Use script triggers on your depletion and addition layouts that perform a script that computes the current inventory for that one item and updates either an inventory quantity field or a flag field that is set to 1 if inventory is greater than zero. Either method produces an indexed field that can be used with your conditional value list.
Don't use a value list. Set up a portal to your inventory with a filter on it to omit records with a balance on hand of zero. A relationship using the X operator instead of the default = sign will produce a relationship that matches to all inventory records. A button in this portal row can be used to select the desired inventory item for your build record when clicked. Note that a more sophsicated combination of filtering and scripting can be used with such a portal to allow you to type part of the inventory item's name and the portal can update keystroke by keystroke to list only items in inventory that start with or contain the text you enter.

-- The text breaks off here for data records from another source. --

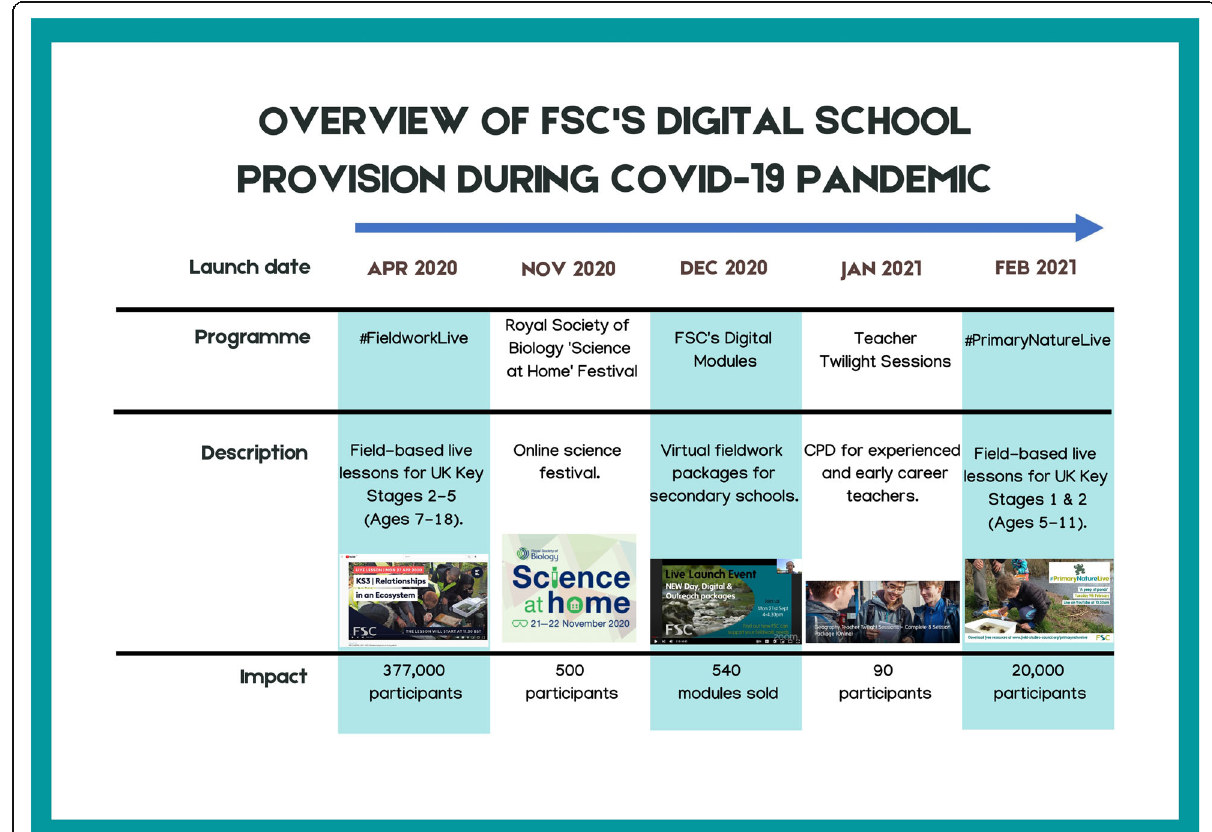
Fig. 1 Overview of FSC ’ s digital school provision during the COVID-19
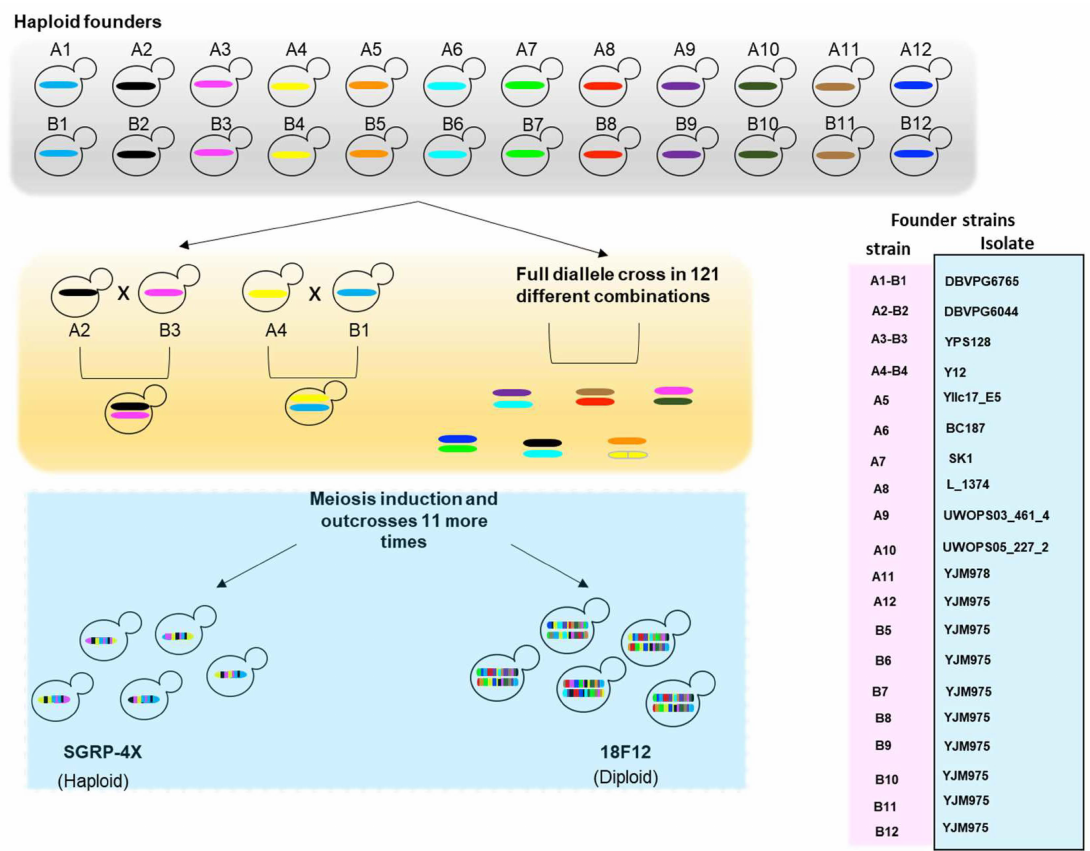
Figure 3. Cross design of SGRP-4X and 18F12 mapping populations. Haploid founder strains used for generations of these populations are indicated in the right box. Ax and Bx indicate the Mat a and Mat α haploid founder strains,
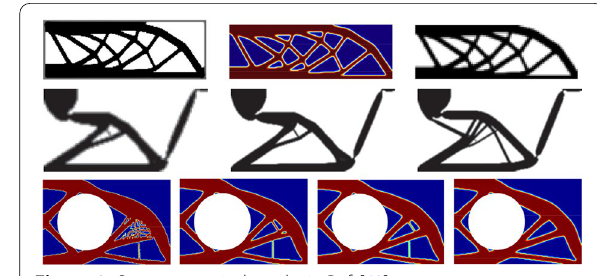
Figure 2 Some numerical results in Ref. [67] Figure 3 Some numerical results in Ref. [68]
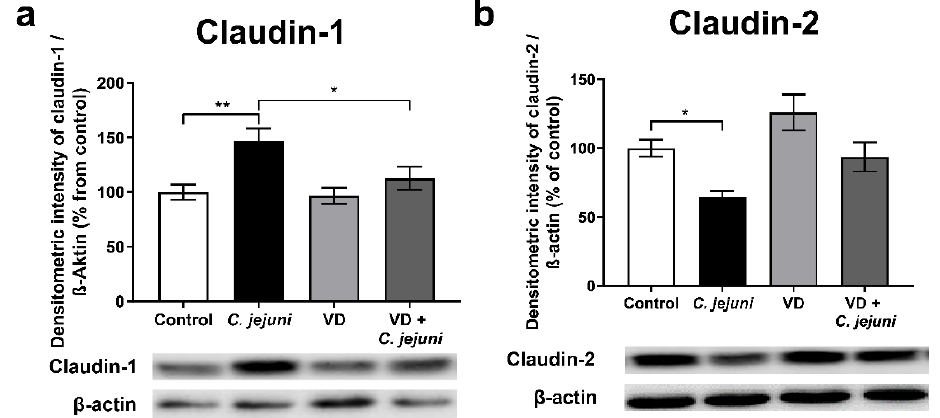
Figure 4. Tight junction protein expression changes in vitamin D-treated C. jejuni -infected epithelial cells. C. jejuni -infected HT-29/B6-GR/MR cells were treated with 200 nM vitamin D. Cells were lysed 48 h after infection and changes in ( a ) claudin-1 and ( b ) claudin-2 determined by Western blot analysis and normalized to β -actin (* p < 0.05, ** p < 0.01, one-way ANOVA with Bonferroni correction, n =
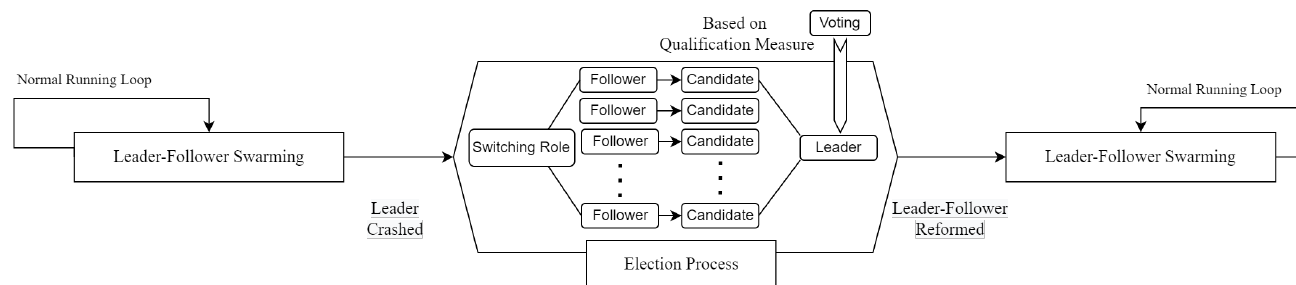
Figure 2. A comprehensive leader election process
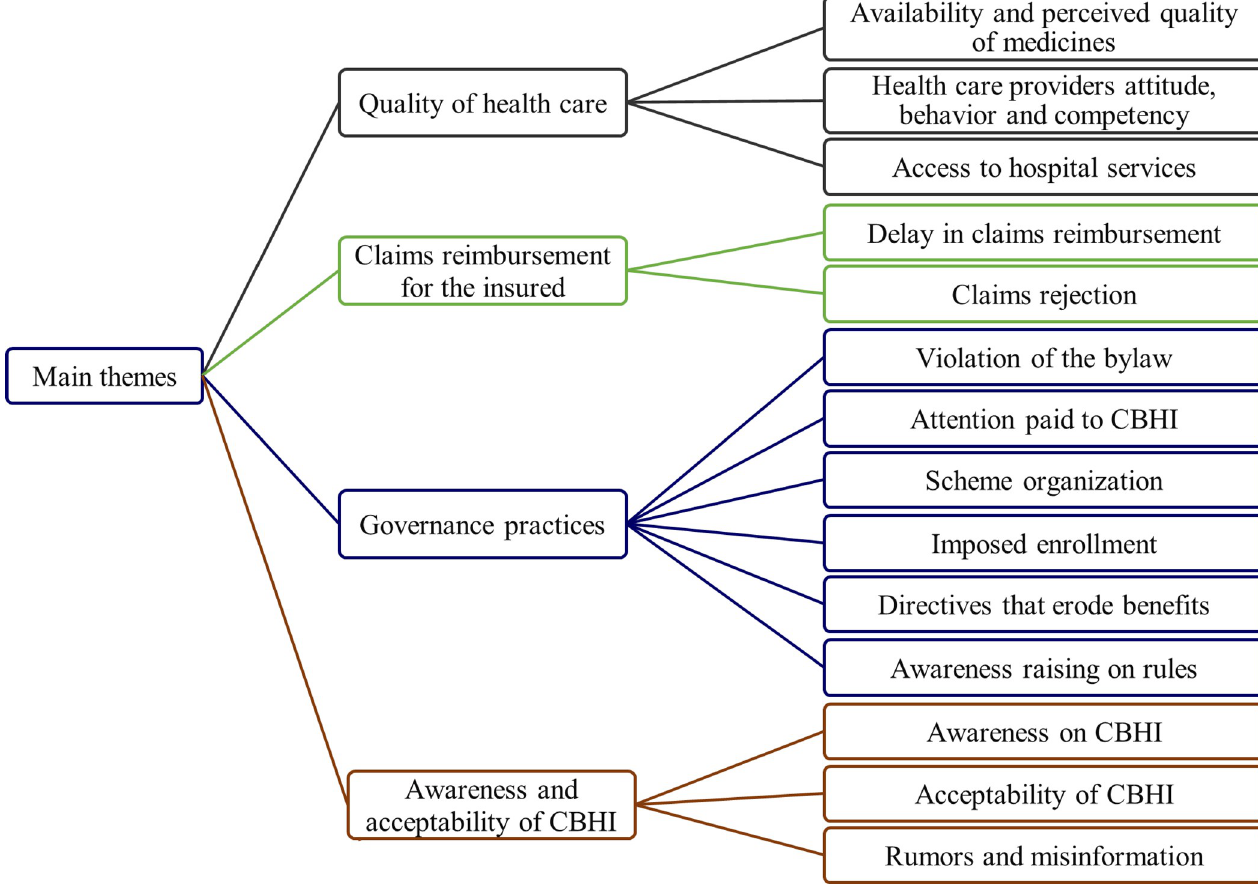
Fig 2. Main themes and sub-themes from interviews with CBHI members and key informants at two case study districts of northeast Ethiopia.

Thanks Phil I think I am going to start with option one until I have the thing up and running then get fancy.
Note that there is a "safe but slow" option for script based computing of the inventory balance and a "fast but risky" way to compute it.
"fast but risky", simply adds the quantity from the newly added "Addition" record and subtracts the quantity from a newly added "depletion" record. You have to be very careful not to let such a script be performed on the same record twice. And things get especially tricky if you change the existing quantity field--say to correct a mistake as you then have to subtract the original value added in your "addition" table, then add in the new quantity. A single error in that and your total will be wrong on each subsequent record that adds or depletes the quantity.
"safe but slow" pulls up the related inventory record and computes a new inventory balance for that one item from the context of this one record by adding all the related "Addition" quantities and subtracting all the related "Depletion" quantities. This second method can be much slower than the first--especially if you have 1000's of change records logged for that one item, but wil be 'self correcting'--unlike the first method.
You may find you have to go with "fast but risky" to avoid unacceptable delays, but if you do, I suggest also implementing "safe but slow" as an alternative so that you can recalc the inventory balances for one or a group of inventory items should you discover that some of your script computed inventory balances are not correct.
What I have is a formula in a total field in "Inventory" which adds all the related "Inventory Additions" and subtracts all the related "Inventory Depletions" to derive a total. Does this fall into either category? I'm fairly well versed in Excel but not with programming which is why I thought to do it that way I suppose. I think this would be the reason I needed to create a flag field to indicate when the balance is zero and the lot should be taken off the list of available inventory since the total is a claculation and not indexed.
A script that copies the contents of that field to a stored, indexed field to make your conditional value list work would be an example of the "safe but slow" option. "Slow", as I am using the term here, is a relative term. "Slower" (than the "risky option) might be more accurate.